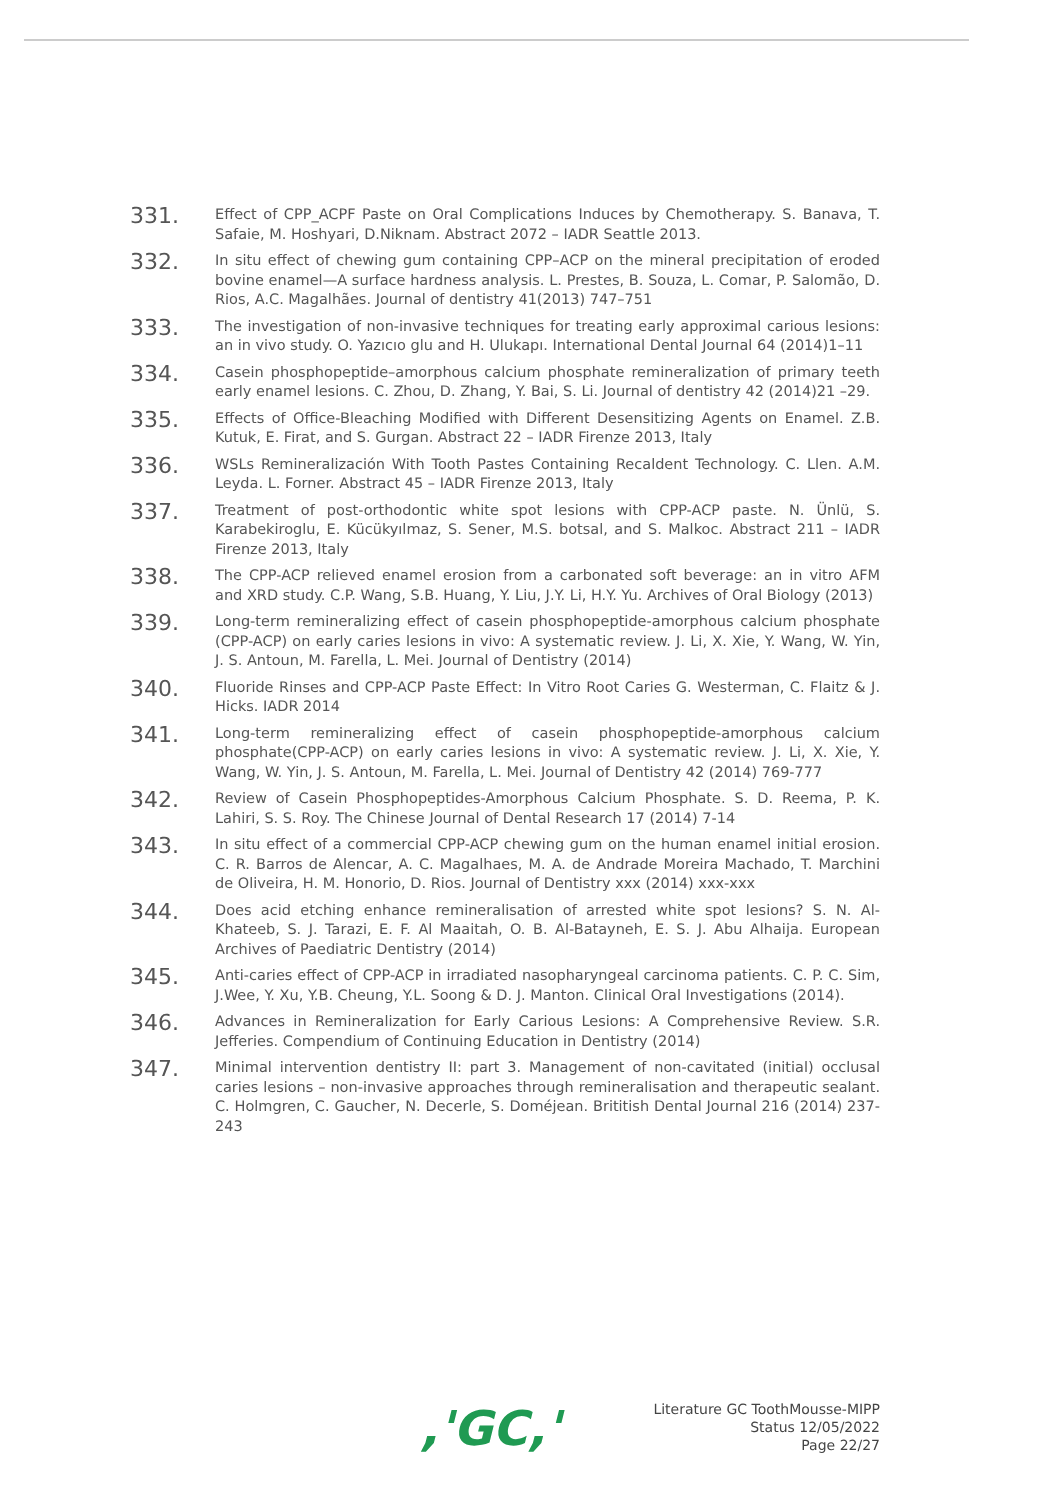331.
Effect of CPP_ACPF Paste on Oral Complications Induces by Chemotherapy. S. Banava, T. Safaie, M. Hoshyari, D.Niknam. Abstract 2072 – IADR Seattle 2013.
332.
In situ effect of chewing gum containing CPP–ACP on the mineral precipitation of eroded bovine enamel—A surface hardness analysis. L. Prestes, B. Souza, L. Comar, P. Salomão, D. Rios, A.C. Magalhães. Journal of dentistry 41(2013) 747–751
333.
The investigation of non-invasive techniques for treating early approximal carious lesions: an in vivo study. O. Yazıcıo glu and H. Ulukapı. International Dental Journal 64 (2014)1–11
334.
Casein phosphopeptide–amorphous calcium phosphate remineralization of primary teeth early enamel lesions. C. Zhou, D. Zhang, Y. Bai, S. Li. Journal of dentistry 42 (2014)21 –29.
335.
Effects of Office-Bleaching Modified with Different Desensitizing Agents on Enamel. Z.B. Kutuk, E. Firat, and S. Gurgan. Abstract 22 – IADR Firenze 2013, Italy
336.
WSLs Remineralización With Tooth Pastes Containing Recaldent Technology. C. Llen. A.M. Leyda. L. Forner. Abstract 45 – IADR Firenze 2013, Italy
337.
Treatment of post-orthodontic white spot lesions with CPP-ACP paste. N. Ünlü, S. Karabekiroglu, E. Kücükyılmaz, S. Sener, M.S. botsal, and S. Malkoc. Abstract 211 – IADR Firenze 2013, Italy
338.
The CPP-ACP relieved enamel erosion from a carbonated soft beverage: an in vitro AFM and XRD study. C.P. Wang, S.B. Huang, Y. Liu, J.Y. Li, H.Y. Yu. Archives of Oral Biology (2013)
339.
Long-term remineralizing effect of casein phosphopeptide-amorphous calcium phosphate (CPP-ACP) on early caries lesions in vivo: A systematic review. J. Li, X. Xie, Y. Wang, W. Yin, J. S. Antoun, M. Farella, L. Mei. Journal of Dentistry (2014)
340.
Fluoride Rinses and CPP-ACP Paste Effect: In Vitro Root Caries G. Westerman, C. Flaitz & J. Hicks. IADR 2014
341.
Long-term remineralizing effect of casein phosphopeptide-amorphous calcium phosphate(CPP-ACP) on early caries lesions in vivo: A systematic review. J. Li, X. Xie, Y. Wang, W. Yin, J. S. Antoun, M. Farella, L. Mei. Journal of Dentistry 42 (2014) 769-777
342.
Review of Casein Phosphopeptides-Amorphous Calcium Phosphate. S. D. Reema, P. K. Lahiri, S. S. Roy. The Chinese Journal of Dental Research 17 (2014) 7-14
343.
In situ effect of a commercial CPP-ACP chewing gum on the human enamel initial erosion. C. R. Barros de Alencar, A. C. Magalhaes, M. A. de Andrade Moreira Machado, T. Marchini de Oliveira, H. M. Honorio, D. Rios. Journal of Dentistry xxx (2014) xxx-xxx
344.
Does acid etching enhance remineralisation of arrested white spot lesions? S. N. Al-Khateeb, S. J. Tarazi, E. F. Al Maaitah, O. B. Al-Batayneh, E. S. J. Abu Alhaija. European Archives of Paediatric Dentistry (2014)
345.
Anti-caries effect of CPP-ACP in irradiated nasopharyngeal carcinoma patients. C. P. C. Sim, J.Wee, Y. Xu, Y.B. Cheung, Y.L. Soong & D. J. Manton. Clinical Oral Investigations (2014).
346.
Advances in Remineralization for Early Carious Lesions: A Comprehensive Review. S.R. Jefferies. Compendium of Continuing Education in Dentistry (2014)
347.
Minimal intervention dentistry II: part 3. Management of non-cavitated (initial) occlusal caries lesions – non-invasive approaches through remineralisation and therapeutic sealant. C. Holmgren, C. Gaucher, N. Decerle, S. Doméjean. Brititish Dental Journal 216 (2014) 237-243
,'GC,'
Literature GC ToothMousse-MIPP
Status 12/05/2022
Page 22/27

───

-- TASK DIRECTIONS --
The reply must hold each line of the records verbatim and no pictures.

-- TASK RESULT --
331.
Effect of CPP_ACPF Paste on Oral Complications Induces by Chemotherapy. S. Banava, T. Safaie, M. Hoshyari, D.Niknam. Abstract 2072 – IADR Seattle 2013.
332.
In situ effect of chewing gum containing CPP–ACP on the mineral precipitation of eroded bovine enamel—A surface hardness analysis. L. Prestes, B. Souza, L. Comar, P. Salomão, D. Rios, A.C. Magalhães. Journal of dentistry 41(2013) 747–751
333.
The investigation of non-invasive techniques for treating early approximal carious lesions: an in vivo study. O. Yazıcıo glu and H. Ulukapı. International Dental Journal 64 (2014)1–11
334.
Casein phosphopeptide–amorphous calcium phosphate remineralization of primary teeth early enamel lesions. C. Zhou, D. Zhang, Y. Bai, S. Li. Journal of dentistry 42 (2014)21 –29.
335.
Effects of Office-Bleaching Modified with Different Desensitizing Agents on Enamel. Z.B. Kutuk, E. Firat, and S. Gurgan. Abstract 22 – IADR Firenze 2013, Italy
336.
WSLs Remineralización With Tooth Pastes Containing Recaldent Technology. C. Llen. A.M. Leyda. L. Forner. Abstract 45 – IADR Firenze 2013, Italy
337.
Treatment of post-orthodontic white spot lesions with CPP-ACP paste. N. Ünlü, S. Karabekiroglu, E. Kücükyılmaz, S. Sener, M.S. botsal, and S. Malkoc. Abstract 211 – IADR Firenze 2013, Italy
338.
The CPP-ACP relieved enamel erosion from a carbonated soft beverage: an in vitro AFM and XRD study. C.P. Wang, S.B. Huang, Y. Liu, J.Y. Li, H.Y. Yu. Archives of Oral Biology (2013)
339.
Long-term remineralizing effect of casein phosphopeptide-amorphous calcium phosphate (CPP-ACP) on early caries lesions in vivo: A systematic review. J. Li, X. Xie, Y. Wang, W. Yin, J. S. Antoun, M. Farella, L. Mei. Journal of Dentistry (2014)
340.
Fluoride Rinses and CPP-ACP Paste Effect: In Vitro Root Caries G. Westerman, C. Flaitz & J. Hicks. IADR 2014
341.
Long-term remineralizing effect of casein phosphopeptide-amorphous calcium phosphate(CPP-ACP) on early caries lesions in vivo: A systematic review. J. Li, X. Xie, Y. Wang, W. Yin, J. S. Antoun, M. Farella, L. Mei. Journal of Dentistry 42 (2014) 769-777
342.
Review of Casein Phosphopeptides-Amorphous Calcium Phosphate. S. D. Reema, P. K. Lahiri, S. S. Roy. The Chinese Journal of Dental Research 17 (2014) 7-14
343.
In situ effect of a commercial CPP-ACP chewing gum on the human enamel initial erosion. C. R. Barros de Alencar, A. C. Magalhaes, M. A. de Andrade Moreira Machado, T. Marchini de Oliveira, H. M. Honorio, D. Rios. Journal of Dentistry xxx (2014) xxx-xxx
344.
Does acid etching enhance remineralisation of arrested white spot lesions? S. N. Al-Khateeb, S. J. Tarazi, E. F. Al Maaitah, O. B. Al-Batayneh, E. S. J. Abu Alhaija. European Archives of Paediatric Dentistry (2014)
345.
Anti-caries effect of CPP-ACP in irradiated nasopharyngeal carcinoma patients. C. P. C. Sim, J.Wee, Y. Xu, Y.B. Cheung, Y.L. Soong & D. J. Manton. Clinical Oral Investigations (2014).
346.
Advances in Remineralization for Early Carious Lesions: A Comprehensive Review. S.R. Jefferies. Compendium of Continuing Education in Dentistry (2014)
347.
Minimal intervention dentistry II: part 3. Management of non-cavitated (initial) occlusal caries lesions – non-invasive approaches through remineralisation and therapeutic sealant. C. Holmgren, C. Gaucher, N. Decerle, S. Doméjean. Brititish Dental Journal 216 (2014) 237-243
,'GC,'
Literature GC ToothMousse-MIPP
Status 12/05/2022
Page 22/27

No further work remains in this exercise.